59th Annual Report on Research 2014

The Second Step of Assembly in IR-806

            To finish up the investigation of the assembly process in the chromonic liquid crystal IR-806, attention was directed at theoretical models that might explain the second step in the assembly process (the first step is consistent with an isodesmic model).  The fundamental finding of this work is that the second step is highly cooperative.  In fact, both the equilibrium and kinetic results are consistent with several assembly models (e.g., nucleation and growth, activation and growth), since these models are identical in the limit of high cooperativity.[1]

            Below are absorption data for the 830 nm peak (due to large assemblies) as a function of temperature for a 0.3 wt% solution of IR-806.  The line is a theoretical prediction in the highly cooperative limit and gives a value for the growth step enthalpy change of (-65 ± 0.9) kJ/mole.

            Below is a plot of the absorption at 870 nm of a 0.2 wt% solution of IR-806 vs. time after a 10:1 dilution with water.  The noise in the experimental data is due to the very small change in absorption.  The line is the prediction of a nucleation and growth model for the change in the number of assemblies due to such a dilution.  Both the data and the prediction show two processes with very different rates, a fast process whereby the assemblies decrease in size to close to the size of the nucleus, and a slow process as the nuclei break apart into smaller assemblies.

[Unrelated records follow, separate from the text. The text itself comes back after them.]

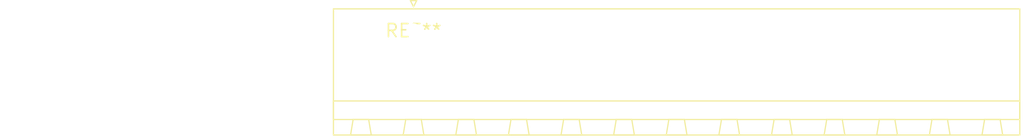
<source format=kicad_pcb>
(kicad_pcb (version 20240108) (generator pcbnew)

  (general
    (thickness 1.6)
  )

  (paper "A4")
  (layers
    (0 "F.Cu" signal)
    (31 "B.Cu" signal)
    (32 "B.Adhes" user "B.Adhesive")
    (33 "F.Adhes" user "F.Adhesive")
    (34 "B.Paste" user)
    (35 "F.Paste" user)
    (36 "B.SilkS" user "B.Silkscreen")
    (37 "F.SilkS" user "F.Silkscreen")
    (38 "B.Mask" user)
    (39 "F.Mask" user)
    (40 "Dwgs.User" user "User.Drawings")
    (41 "Cmts.User" user "User.Comments")
    (42 "Eco1.User" user "User.Eco1")
    (43 "Eco2.User" user "User.Eco2")
    (44 "Edge.Cuts" user)
    (45 "Margin" user)
    (46 "B.CrtYd" user "B.Courtyard")
    (47 "F.CrtYd" user "F.Courtyard")
    (48 "B.Fab" user)
    (49 "F.Fab" user)
    (50 "User.1" user)
    (51 "User.2" user)
    (52 "User.3" user)
    (53 "User.4" user)
    (54 "User.5" user)
    (55 "User.6" user)
    (56 "User.7" user)
    (57 "User.8" user)
    (58 "User.9" user)
  )

  (setup
    (pad_to_mask_clearance 0)
    (pcbplotparams
      (layerselection 0x00010fc_ffffffff)
      (plot_on_all_layers_selection 0x0000000_00000000)
      (disableapertmacros false)
      (usegerberextensions false)
      (usegerberattributes false)
      (usegerberadvancedattributes false)
      (creategerberjobfile false)
      (dashed_line_dash_ratio 12.000000)
      (dashed_line_gap_ratio 3.000000)
      (svgprecision 4)
      (plotframeref false)
      (viasonmask false)
      (mode 1)
      (useauxorigin false)
      (hpglpennumber 1)
      (hpglpenspeed 20)
      (hpglpendiameter 15.000000)
      (dxfpolygonmode false)
      (dxfimperialunits false)
      (dxfusepcbnewfont false)
      (psnegative false)
      (psa4output false)
      (plotreference false)
      (plotvalue false)
      (plotinvisibletext false)
      (sketchpadsonfab false)
      (subtractmaskfromsilk false)
      (outputformat 1)
      (mirror false)
      (drillshape 1)
      (scaleselection 1)
      (outputdirectory "")
    )
  )

  (net 0 "")

  (footprint "PhoenixContact_MSTB_2,5_11-GF-5,08_1x11_P5.08mm_Horizontal_ThreadedFlange" (layer "F.Cu") (at 0 0))

)

</source>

            The assembly process can also be modeled successfully.  Below is a graph showing the change in absorbance at 560 nm due to the addition of a NaCl solution (1:10 ratio) causing assemblies to form.  The IR-806 concentrations were chosen so each solution started with the same absorption spectrum verifying that no large assemblies were present.  The concentrations of the added NaCl solutions were adjusted so that the sample showed the same absorption spectrum after the addition of NaCl.  The theoretical line is the prediction of a nucleation and growth model with parameters selected to give a curve similar to the experimental data for the 0.2 wt% solution.

            The investigation of the assembly process in IR-806 is now complete, and a manuscript is in preparation for publication (submission date: October, 2014).

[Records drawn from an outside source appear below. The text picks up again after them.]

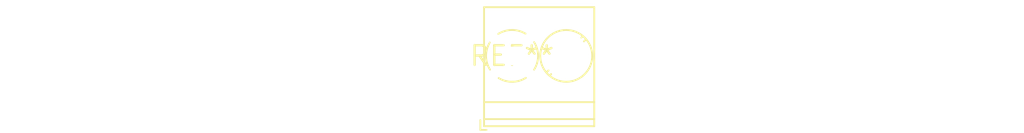
<source format=kicad_pcb>
(kicad_pcb (version 20240108) (generator pcbnew)

  (general
    (thickness 1.6)
  )

  (paper "A4")
  (layers
    (0 "F.Cu" signal)
    (31 "B.Cu" signal)
    (32 "B.Adhes" user "B.Adhesive")
    (33 "F.Adhes" user "F.Adhesive")
    (34 "B.Paste" user)
    (35 "F.Paste" user)
    (36 "B.SilkS" user "B.Silkscreen")
    (37 "F.SilkS" user "F.Silkscreen")
    (38 "B.Mask" user)
    (39 "F.Mask" user)
    (40 "Dwgs.User" user "User.Drawings")
    (41 "Cmts.User" user "User.Comments")
    (42 "Eco1.User" user "User.Eco1")
    (43 "Eco2.User" user "User.Eco2")
    (44 "Edge.Cuts" user)
    (45 "Margin" user)
    (46 "B.CrtYd" user "B.Courtyard")
    (47 "F.CrtYd" user "F.Courtyard")
    (48 "B.Fab" user)
    (49 "F.Fab" user)
    (50 "User.1" user)
    (51 "User.2" user)
    (52 "User.3" user)
    (53 "User.4" user)
    (54 "User.5" user)
    (55 "User.6" user)
    (56 "User.7" user)
    (57 "User.8" user)
    (58 "User.9" user)
  )

  (setup
    (pad_to_mask_clearance 0)
    (pcbplotparams
      (layerselection 0x00010fc_ffffffff)
      (plot_on_all_layers_selection 0x0000000_00000000)
      (disableapertmacros false)
      (usegerberextensions false)
      (usegerberattributes false)
      (usegerberadvancedattributes false)
      (creategerberjobfile false)
      (dashed_line_dash_ratio 12.000000)
      (dashed_line_gap_ratio 3.000000)
      (svgprecision 4)
      (plotframeref false)
      (viasonmask false)
      (mode 1)
      (useauxorigin false)
      (hpglpennumber 1)
      (hpglpenspeed 20)
      (hpglpendiameter 15.000000)
      (dxfpolygonmode false)
      (dxfimperialunits false)
      (dxfusepcbnewfont false)
      (psnegative false)
      (psa4output false)
      (plotreference false)
      (plotvalue false)
      (plotinvisibletext false)
      (sketchpadsonfab false)
      (subtractmaskfromsilk false)
      (outputformat 1)
      (mirror false)
      (drillshape 1)
      (scaleselection 1)
      (outputdirectory "")
    )
  )

  (net 0 "")

  (footprint "TerminalBlock_Phoenix_PT-1,5-2-3.5-H_1x02_P3.50mm_Horizontal" (layer "F.Cu") (at 0 0))

)

</source>
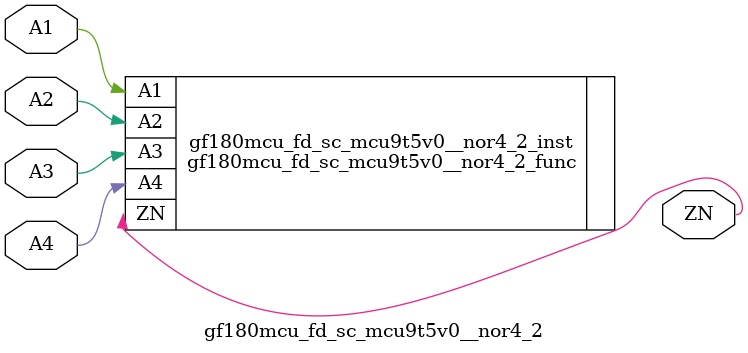
<source format=v>

module gf180mcu_fd_sc_mcu9t5v0__nor4_2( A3, ZN, A4, A2, A1 );
input A1, A2, A3, A4;
output ZN;

   `ifdef FUNCTIONAL  //  functional //

	gf180mcu_fd_sc_mcu9t5v0__nor4_2_func gf180mcu_fd_sc_mcu9t5v0__nor4_2_behav_inst(.A3(A3),.ZN(ZN),.A4(A4),.A2(A2),.A1(A1));

   `else

	gf180mcu_fd_sc_mcu9t5v0__nor4_2_func gf180mcu_fd_sc_mcu9t5v0__nor4_2_inst(.A3(A3),.ZN(ZN),.A4(A4),.A2(A2),.A1(A1));

	// spec_gates_begin


	// spec_gates_end



   specify

	// specify_block_begin

	// comb arc A1 --> ZN
	 (A1 => ZN) = (1.0,1.0);

	// comb arc A2 --> ZN
	 (A2 => ZN) = (1.0,1.0);

	// comb arc A3 --> ZN
	 (A3 => ZN) = (1.0,1.0);

	// comb arc A4 --> ZN
	 (A4 => ZN) = (1.0,1.0);

	// specify_block_end

   endspecify

   `endif

endmodule

</source>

The Assembly Processes in Pinacyanol Acetate

            Taking a hint from a recent article describing assembly phenomena in pinacyanol chloride[2], experiments were conducted on pinacyanol acetate solutions at higher concentrations and after they had been prepared some time beforehand.  As shown below, the signature of large assembly formation is a set of peaks at 600 and 640 nm (visible in the 0.5 wt%, 0.6 wt%, and 0.7 wt% solutions).

Whereas solutions freshly prepared from powder with concentrations at or above 0.3 wt% showed absorption changes upon dilution (indicating that large assemblies were present), after waiting a day, only solutions with concentrations at or above 0.5 wt% showed absorption changes upon dilution.  This is consistent with the results of the equilibrium experiments shown above.  Also, unlike IR-806 that has kinetic constants on the order of a fraction of a second, both the disassembly and assembly processes in pinacyanol acetate are quite slow, with kinetic constants closer to a fraction of an hour.  These are shown below for a 10:1 dilution with water of various pinacyanol acetate solutions and for the addition of NaCl solutions (1:10 ratio) of varying concentrations to a 0.1 wt% pinacyanol acetate solution.  The disassembly and assembly data are close to being exponential, with the highest salt concentration revealing some non-exponential behavior in the first ten minutes.

            This completes the study of the assembly process in pinacyanol acetate and demonstrates that in many ways it is similar to the assembly behavior of benzopurpurin 6B, an investigation completed earlier with support of this grant.  Preparation of a manuscript reporting on both compounds is planned for later this calendar year.

[1] Smulders, M. M. J.; Nieuwenhuizen, M. M. L.; de Greed, T. F. A.; van der Schoot, P.; Schenning, A. P. H. J.; Meijer, E. W. Chem. Eur. J. 2010, 16, 362.

[2] v. Berlepsch, H.; Ludwig, K.; Bottcher, C.; Phys. Chem. Chem. Phys. 2014, 16, 10659.